_THE TASK_
Where the material below has a line containing "right front paw: (198, 381)", start repeating exactly, and keep going through the line containing "left shoulder: (540, 273)", with no other lines.

_GIVEN ENTRIES_
◇ ◇ ◇ ◇ ◇ ◇ ◇
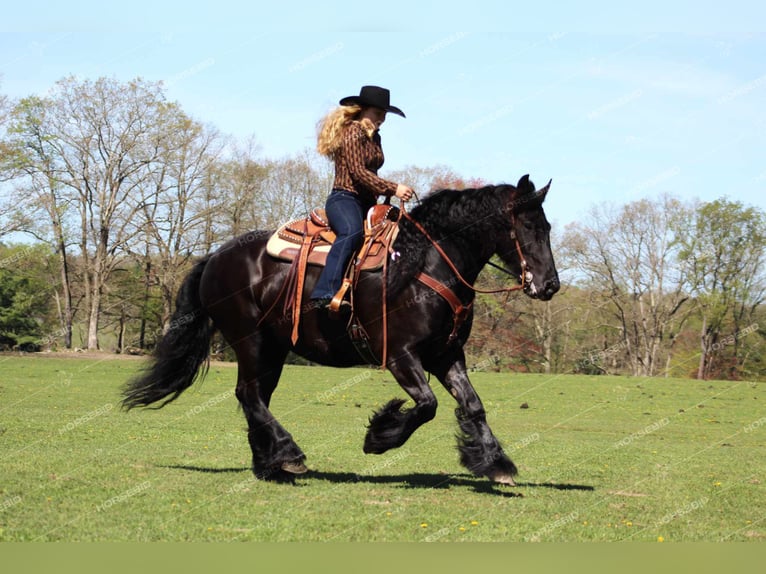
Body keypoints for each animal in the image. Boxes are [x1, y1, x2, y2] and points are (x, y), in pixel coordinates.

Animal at [124, 174, 560, 486]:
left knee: (255, 398)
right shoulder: (401, 355)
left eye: (548, 227)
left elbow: (472, 404)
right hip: (251, 341)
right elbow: (427, 405)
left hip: (272, 349)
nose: (550, 285)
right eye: (526, 226)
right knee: (249, 395)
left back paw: (270, 464)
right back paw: (289, 454)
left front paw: (495, 462)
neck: (425, 264)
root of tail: (215, 256)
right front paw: (379, 438)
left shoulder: (447, 354)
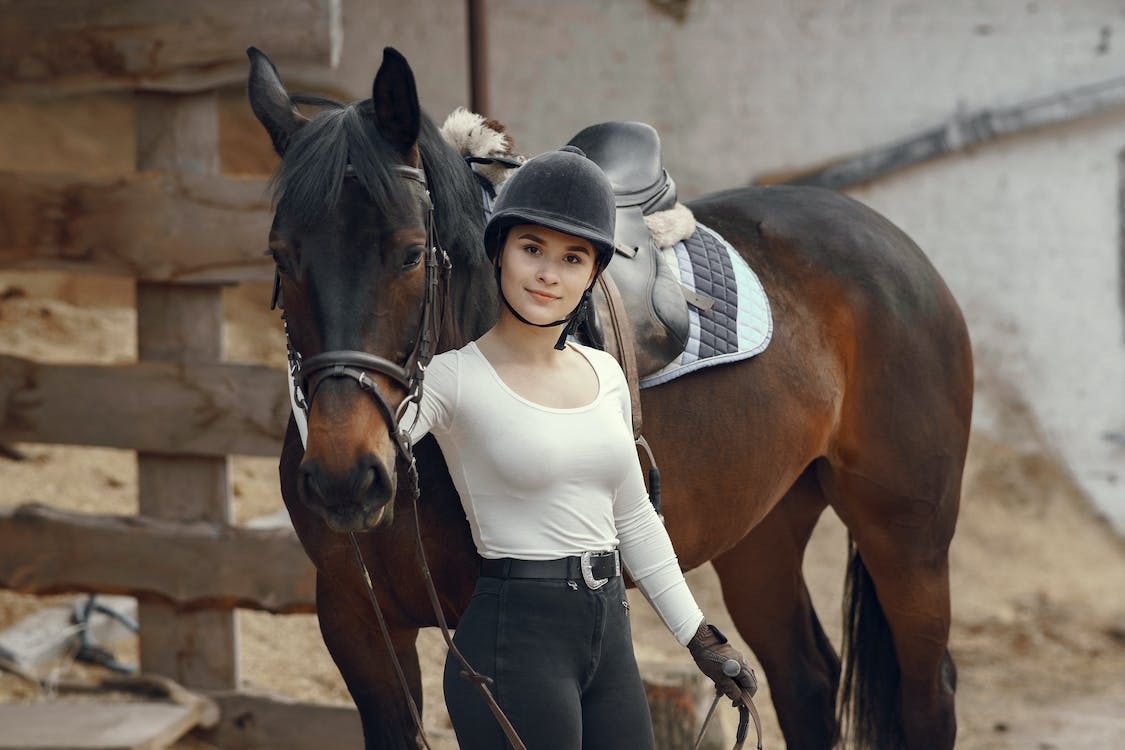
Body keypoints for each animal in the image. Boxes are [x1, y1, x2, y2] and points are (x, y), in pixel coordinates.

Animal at [250, 46, 972, 750]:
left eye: (407, 254)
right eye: (280, 255)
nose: (346, 477)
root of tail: (887, 239)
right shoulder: (358, 622)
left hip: (906, 536)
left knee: (927, 696)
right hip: (761, 528)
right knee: (806, 684)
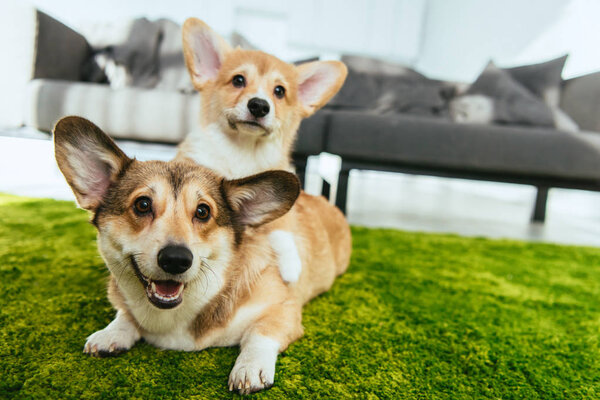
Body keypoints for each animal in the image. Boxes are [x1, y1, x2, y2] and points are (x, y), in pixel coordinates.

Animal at [54, 117, 352, 396]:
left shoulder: (284, 308)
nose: (176, 259)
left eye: (202, 212)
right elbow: (125, 313)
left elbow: (259, 334)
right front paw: (112, 332)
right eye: (142, 204)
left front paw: (249, 367)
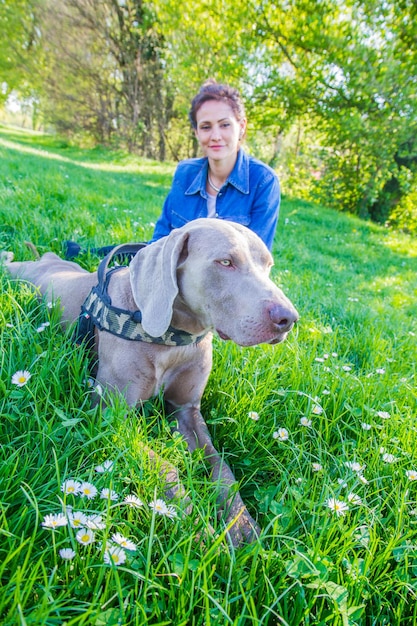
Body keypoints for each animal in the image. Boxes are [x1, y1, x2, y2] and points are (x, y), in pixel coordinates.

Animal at [4, 217, 298, 544]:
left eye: (268, 265)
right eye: (225, 262)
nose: (288, 318)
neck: (173, 338)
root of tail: (43, 260)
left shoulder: (187, 411)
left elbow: (222, 469)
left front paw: (241, 525)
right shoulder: (112, 415)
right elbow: (167, 468)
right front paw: (202, 532)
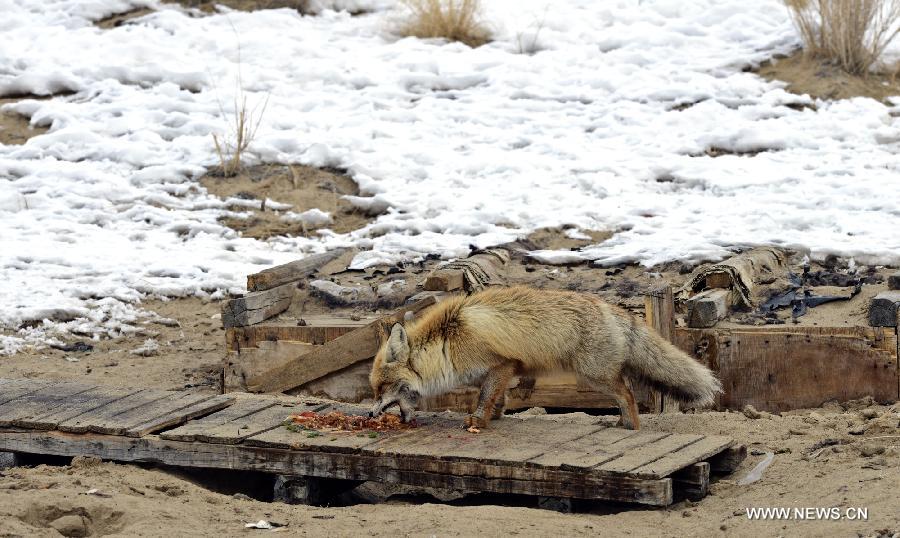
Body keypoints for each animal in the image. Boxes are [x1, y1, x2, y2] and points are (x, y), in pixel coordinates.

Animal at [370, 284, 720, 428]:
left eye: (381, 388)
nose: (371, 413)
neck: (446, 341)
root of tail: (614, 309)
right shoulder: (500, 371)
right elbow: (497, 398)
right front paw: (495, 417)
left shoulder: (502, 363)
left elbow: (484, 397)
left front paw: (479, 421)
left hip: (593, 375)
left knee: (628, 394)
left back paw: (629, 426)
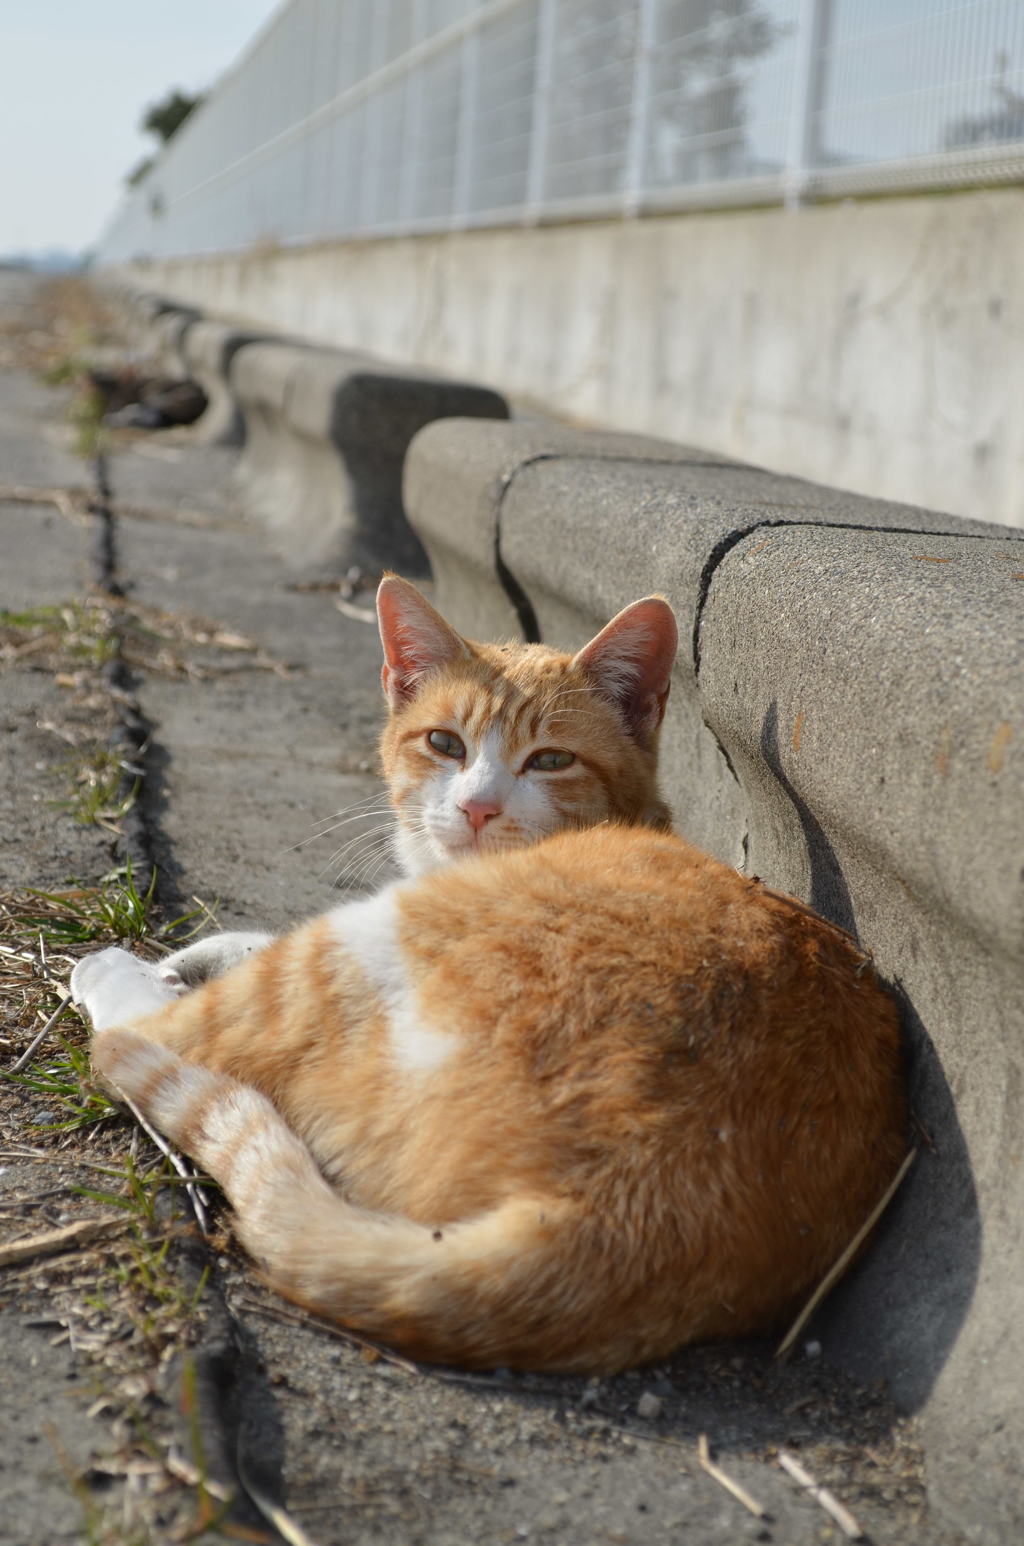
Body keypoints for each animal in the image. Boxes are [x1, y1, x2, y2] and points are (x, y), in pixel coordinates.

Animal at [70, 575, 909, 1372]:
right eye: (445, 743)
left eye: (551, 760)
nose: (477, 807)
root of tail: (612, 1213)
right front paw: (198, 953)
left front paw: (170, 965)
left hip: (367, 947)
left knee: (160, 1036)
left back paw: (115, 974)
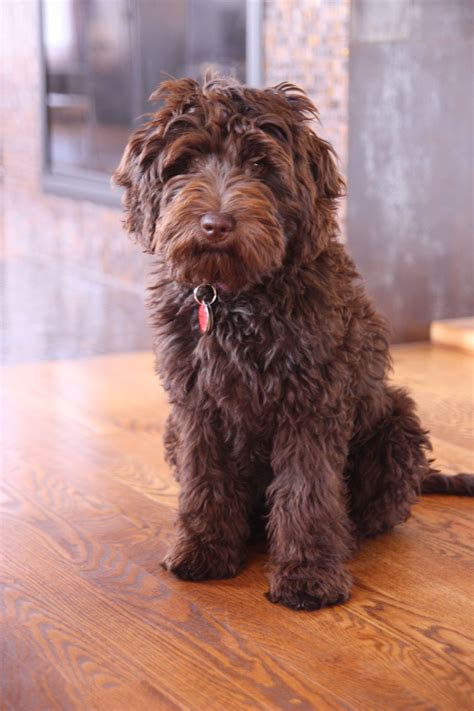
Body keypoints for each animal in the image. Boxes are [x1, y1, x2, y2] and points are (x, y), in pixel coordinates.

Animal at [113, 76, 472, 612]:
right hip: (173, 433)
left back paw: (342, 537)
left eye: (261, 166)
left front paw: (308, 574)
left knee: (365, 512)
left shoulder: (311, 403)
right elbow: (205, 480)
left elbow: (307, 490)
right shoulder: (196, 405)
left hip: (396, 425)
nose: (215, 224)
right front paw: (203, 550)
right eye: (187, 161)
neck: (235, 298)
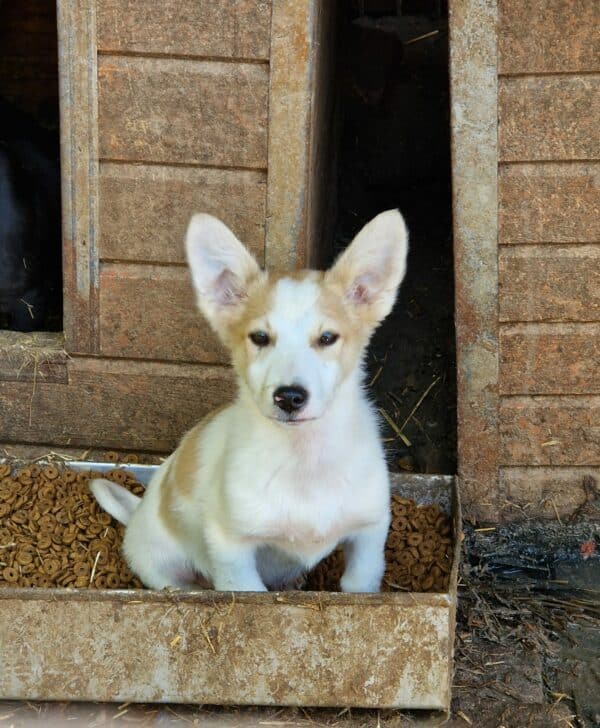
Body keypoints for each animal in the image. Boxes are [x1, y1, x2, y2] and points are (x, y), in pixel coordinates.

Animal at [90, 209, 408, 592]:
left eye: (328, 338)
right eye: (260, 337)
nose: (289, 397)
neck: (303, 458)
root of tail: (138, 512)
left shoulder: (369, 534)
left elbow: (359, 581)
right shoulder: (232, 549)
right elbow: (247, 589)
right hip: (163, 569)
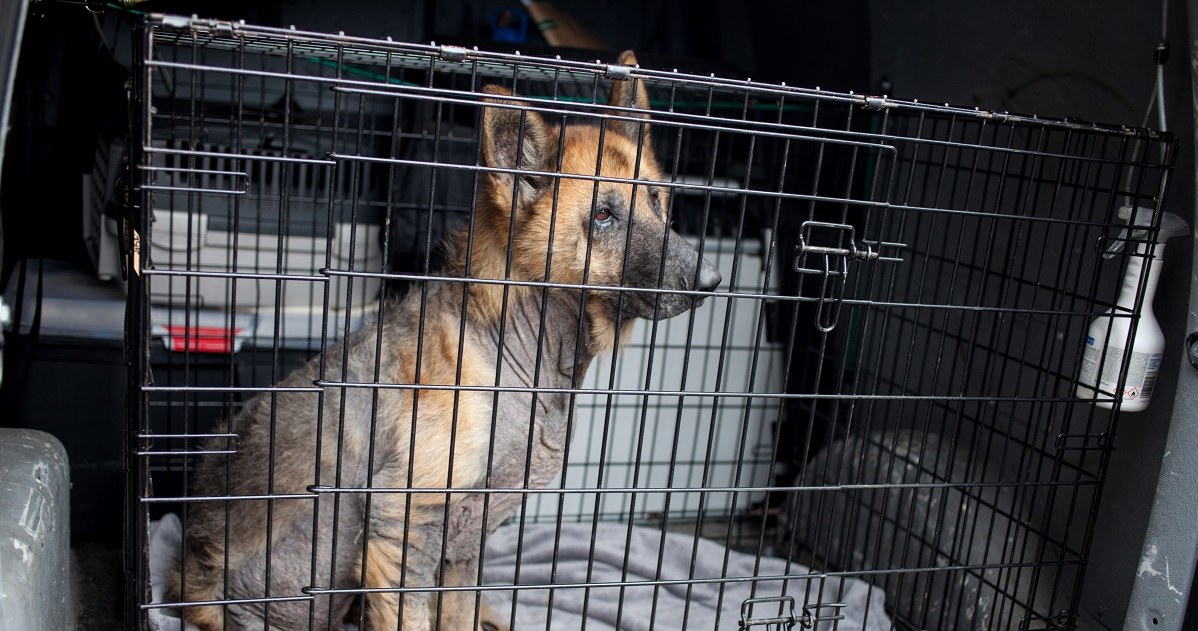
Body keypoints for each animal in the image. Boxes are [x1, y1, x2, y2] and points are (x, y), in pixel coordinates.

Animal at [174, 50, 718, 631]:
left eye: (658, 203)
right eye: (602, 215)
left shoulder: (461, 550)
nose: (712, 280)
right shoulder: (402, 536)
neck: (516, 354)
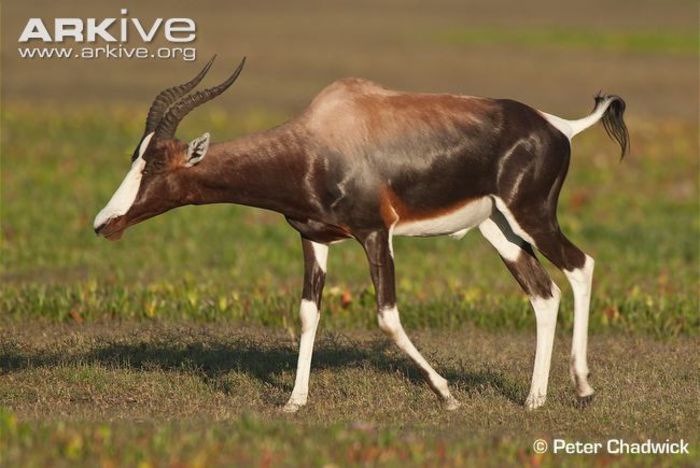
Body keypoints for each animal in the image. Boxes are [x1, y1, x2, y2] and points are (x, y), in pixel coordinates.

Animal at [91, 56, 628, 412]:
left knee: (580, 266)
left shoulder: (375, 234)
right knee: (544, 293)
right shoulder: (315, 240)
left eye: (155, 164)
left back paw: (583, 387)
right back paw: (535, 399)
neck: (322, 139)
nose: (103, 223)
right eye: (134, 156)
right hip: (499, 231)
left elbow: (387, 317)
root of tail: (558, 126)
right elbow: (308, 315)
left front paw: (447, 394)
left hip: (532, 216)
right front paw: (295, 401)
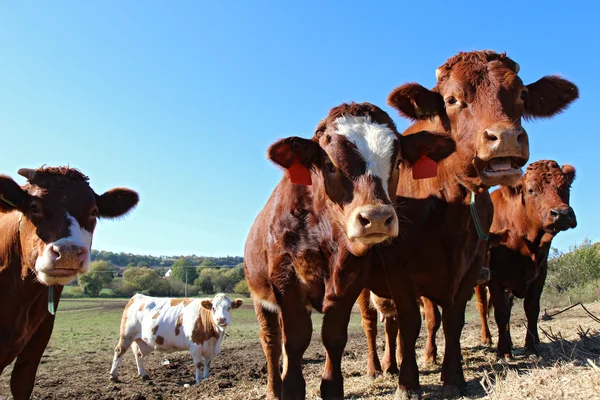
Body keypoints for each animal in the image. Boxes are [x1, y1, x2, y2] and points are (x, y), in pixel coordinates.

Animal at [110, 292, 244, 382]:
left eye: (229, 307)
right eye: (213, 308)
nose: (221, 320)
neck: (213, 337)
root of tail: (137, 297)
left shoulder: (209, 347)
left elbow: (207, 364)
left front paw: (206, 379)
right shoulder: (195, 345)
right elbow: (198, 364)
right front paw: (198, 381)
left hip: (144, 341)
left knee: (138, 355)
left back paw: (143, 374)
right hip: (127, 335)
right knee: (119, 351)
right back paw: (113, 376)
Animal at [244, 102, 454, 400]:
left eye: (398, 163)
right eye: (329, 165)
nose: (376, 217)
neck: (323, 234)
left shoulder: (351, 278)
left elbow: (333, 336)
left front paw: (331, 388)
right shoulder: (285, 280)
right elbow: (296, 338)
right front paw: (292, 389)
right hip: (259, 297)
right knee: (271, 341)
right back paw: (274, 389)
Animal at [476, 161, 580, 358]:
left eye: (566, 186)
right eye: (531, 190)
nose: (562, 213)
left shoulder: (540, 273)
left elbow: (531, 309)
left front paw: (531, 346)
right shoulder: (495, 278)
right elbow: (500, 312)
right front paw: (503, 351)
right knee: (483, 306)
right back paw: (487, 338)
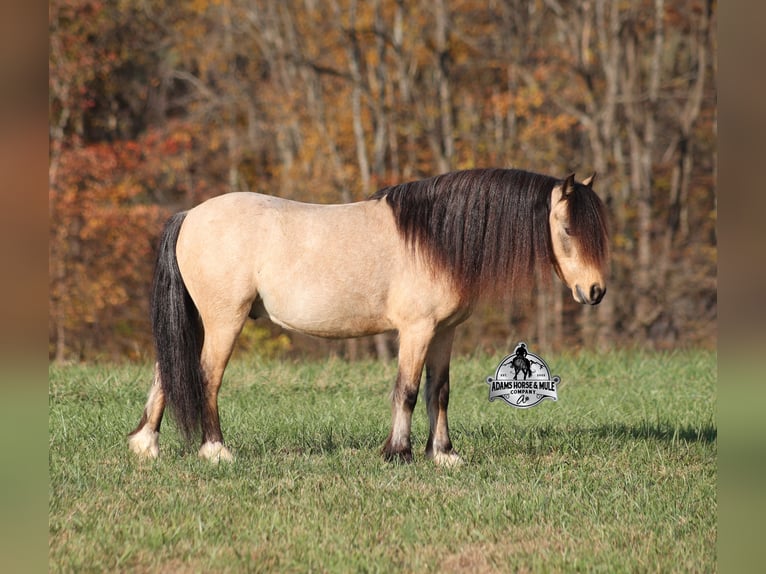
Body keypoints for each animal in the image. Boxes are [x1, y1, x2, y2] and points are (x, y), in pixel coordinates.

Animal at [128, 168, 609, 466]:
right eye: (568, 229)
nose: (595, 292)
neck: (435, 238)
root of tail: (189, 215)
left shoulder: (444, 333)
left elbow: (439, 392)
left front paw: (444, 455)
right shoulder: (416, 330)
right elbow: (408, 391)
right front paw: (398, 453)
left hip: (197, 320)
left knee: (167, 371)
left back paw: (145, 446)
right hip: (223, 320)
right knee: (207, 376)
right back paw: (215, 450)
◇ ◇ ◇ ◇ ◇ ◇ ◇
_EXERCISE RESPONSE_
right front paw: (198, 381)
left hip: (144, 341)
left knee: (138, 355)
left back paw: (143, 374)
right hip: (127, 335)
right knee: (119, 351)
right back paw: (113, 376)
Animal at [244, 102, 454, 400]:
left eye: (398, 163)
right eye: (329, 165)
nose: (376, 217)
neck: (323, 234)
left shoulder: (351, 278)
left elbow: (333, 336)
left front paw: (331, 388)
right shoulder: (285, 280)
right elbow: (296, 338)
right front paw: (292, 389)
right hip: (259, 297)
right knee: (271, 341)
right back paw: (274, 389)
Animal at [476, 161, 580, 358]:
left eye: (566, 186)
right eye: (531, 190)
nose: (562, 213)
left shoulder: (540, 273)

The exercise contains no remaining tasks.